August 20 — Silence and solitude reflections
You face anxiety by taking life one day at a time. Sufficient for the day is its own trouble, Jesus said.
The more mature I get, the more I understand the wisdom of this. Presence is key. Tomorrow is not promised. A lot can change in 24 hours. But more often than not, the moment is full of blessings from God, and in it you have an opportunity to love him. That choice, that possibility, is always before you. And there is almost always cause for gratitude.
Thoughts from 1 Timothy:
I. Here is both the fuel and the great object of Paul’s charge: “love that issues from a pure heart and clear conscience.” This is critical to remember throughout the rest of the book, which I imagine some could read as a bit stodgy, fundamentalist, or legalistic. But the aim is love. That’s why elders and deacons have all those qualifications. That’s why Paul urges prayer for all who are in authority. That’s why he talks so much about honoring widows and caring for one’s family and the relationships between masters and servants. That’s why he stresses doctrine and teaching. That’s why he warns about the love of money. We need to know this stuff to become better lovers.

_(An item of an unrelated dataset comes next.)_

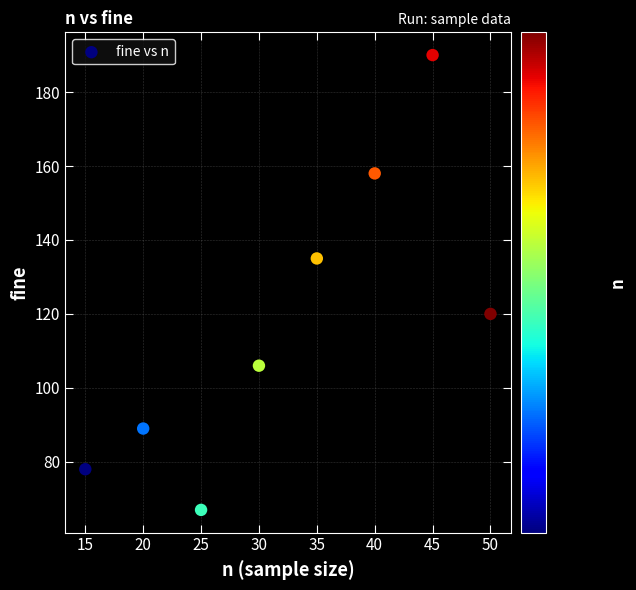

What is the average X value?

32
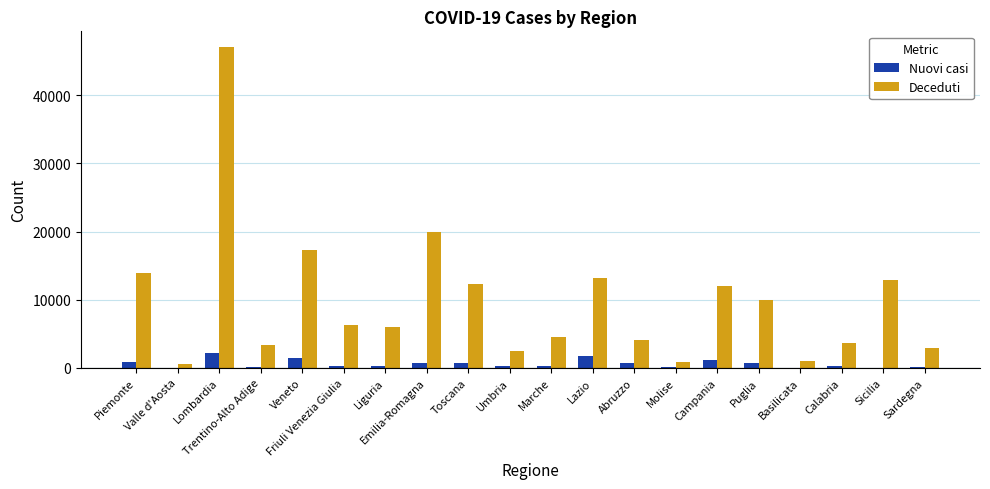

What is the sum of all Deceduti values?

194064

II. Look at Paul’s exhortation to Timothy in 4:11–16: “Command and teach these things. Let no one despise you for your youth, but set the believers an example in speech, in conduct, in love, in faith, in purity. Until I come, devote yourself to the public reading of Scripture, to exhortation, to teaching. Do not neglect the gift you have, which was given to you by prophecy when the council of elders laid their hands on you. Practice these things, immerse yourself in them, so that all may see your progress. Keep a close watch on yourself and on the teaching. Persist in this, for by so doing you will save both yourself and your hearers.”
Public reading of Scripture, set an example, devote yourself, practice, immerse, progress, persist. That sounds awfully liturgical — rhythmic, regular, and disciplined — yet it also leaves open the possibility of immediate, dynamic, Spirit-empowered transformation, because Timothy had a gift that was given by the laying on of hands.